Ontario’s Progressive Conservatives would bring back passenger rail service to Northern Ontario, establish resource revenue-sharing agreements with local communities and ensure that the North is considered in every decision made at Queen’s Park.
The pledges are among the many that are included in the party’s 80-page campaign platform – the People’s Guarantee – unveiled Saturday at a policy convention in Toronto.
The plan focuses on five key promises, including tax cuts for the middle class, a refund for childcare expenses, a further 12 per cent cut to hydro bills, new funding for mental health and legislation to address integrity and accountability at Queen’s Park.
But it also includes dozens of other promised measures, some specifically tailored for the North.
That includes requiring every cabinet submission to be subject to a Northern Ontario assessment, as well as the return of passenger rail service by the end of the party’s mandate.
Nipissing MPP Vic Fedeli, who called the Tory plan a “tremendous platform” says a Northern Ontario light would be shone on every government decision if the PCs are elected next year.
“There could be two versions of every bill,” he said, noting the impact on the North would be assessed with each decision and changes made accordingly.
He said the return of the Northlander passenger train wouldn’t happen overnight, although the Tories would get started on the process.
“There’s a lot of work that has to get done,” said Fedeli, noting the process would require rebuilding from the ground up now that passenger rail service has been gone for a number of years.
He said environmental assessment work would be required, along with the purchase and upgrading of cars and equipment.
The Tory plan also calls for a portion of the provincial revenues collected from aggregate licenses, stumpage fees and the mining profits tax to be redistributed to local host municipalities or indigenous communities to help fund specific community projects and improvements.
In addition, the PCs would invest in a mobile PET scanner for Northern Ontario and ensure that the Northern Ontario Heritage Fund is not only fully allocated or rolled over to the next year, but increased annually according to inflation.
The Tories have also promised to reverse a 148 per cent increase to the aviation fuel tax for all Northern airports and ensure all hunting and fishing license fees are spent on wildlife conservation.
“Patrick Brown knocked it out of the park with his speech,” said Fedeli, of the party leader’s address to 1,500 PC delegates during Saturday’s convention.
Although some pledges focus entirely on the North, he said the key pillars of the party platform are universal for all of Ontario.
The plan to spend $1.9 billion over the next decade to address mental health-care, for instance, will be “hugely important” to the Nipissing riding, said Fedeli, noting often he sees through his office the gaps in treatment and people slipping though the cracks.
He said dental care for low income seniors in another plank in the platform that will make a big difference in people’s lives.
The platform includes more nearly 150 promises covering a wide range of issues from transit to health care.

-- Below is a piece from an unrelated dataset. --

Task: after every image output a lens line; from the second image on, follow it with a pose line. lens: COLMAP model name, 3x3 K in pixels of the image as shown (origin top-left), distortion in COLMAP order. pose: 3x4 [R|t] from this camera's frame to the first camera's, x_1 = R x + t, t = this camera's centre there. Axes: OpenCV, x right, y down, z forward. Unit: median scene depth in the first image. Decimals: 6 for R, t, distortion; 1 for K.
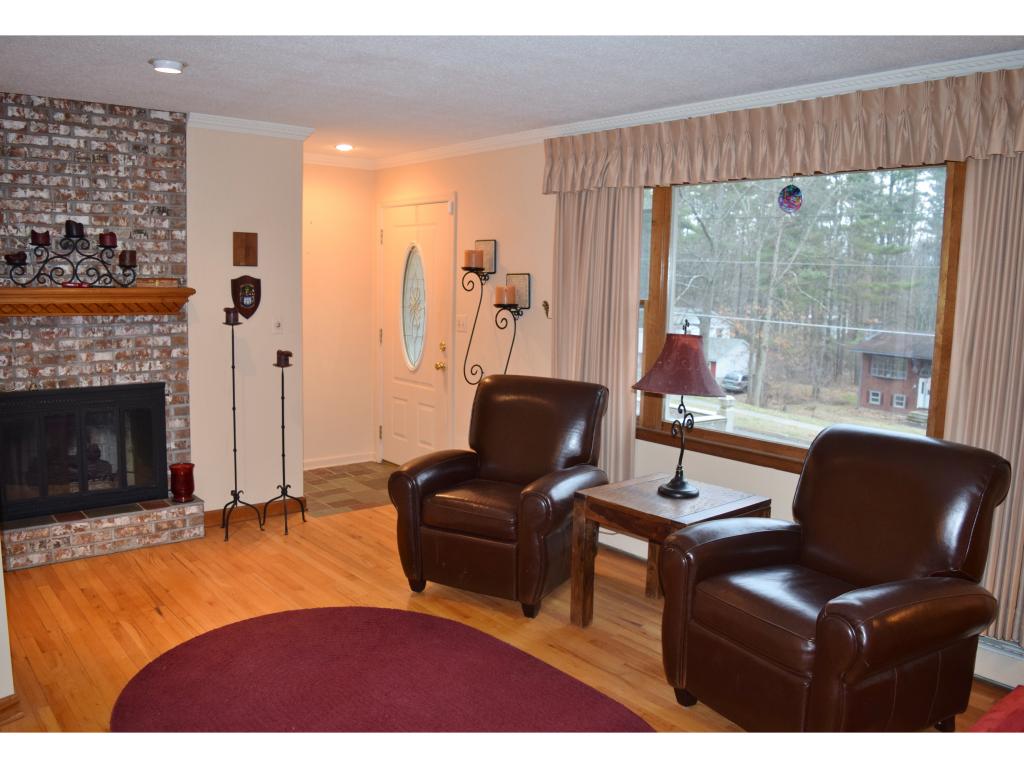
lens RADIAL K [[837.5, 0, 511.3], [0, 837.5, 384.8], [0, 0, 1]] dist [-0.096411, 0.017175]
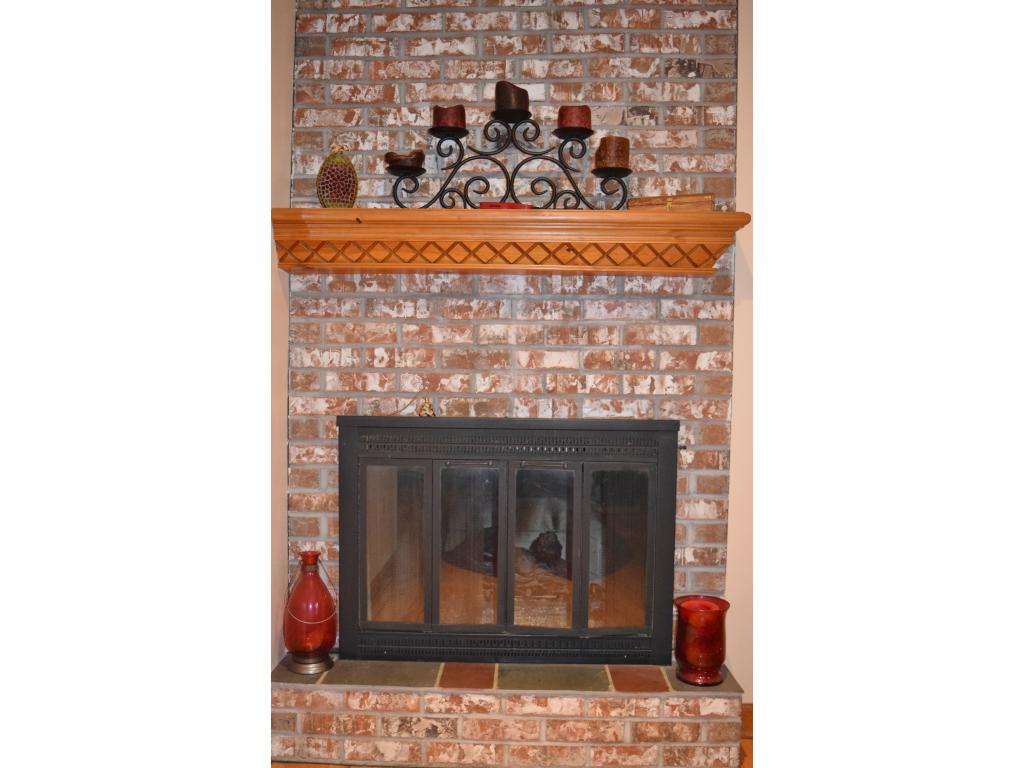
lens RADIAL K [[762.1, 0, 510.3], [0, 762.1, 385.6], [0, 0, 1]] dist [-0.072706, 0.003221]
pose [[0.757954, 0.006673, -0.652274, -0.219447], [-0.080774, 0.993212, -0.083700, 0.022713], [0.647288, 0.116128, 0.753348, 0.634782]]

The plan will also keep many of the Liberal’s biggest spending plans including free pharma care for anyone under the age of 24 years olds, all-day kindergarten and the free tuition plan for post-secondary students.
The platform projects that a PC government would fall into deficit of $2.8 billion in its first year, while posting progressive surpluses that range from $8 million in 2019-2020 to $767 million in 2021-2022.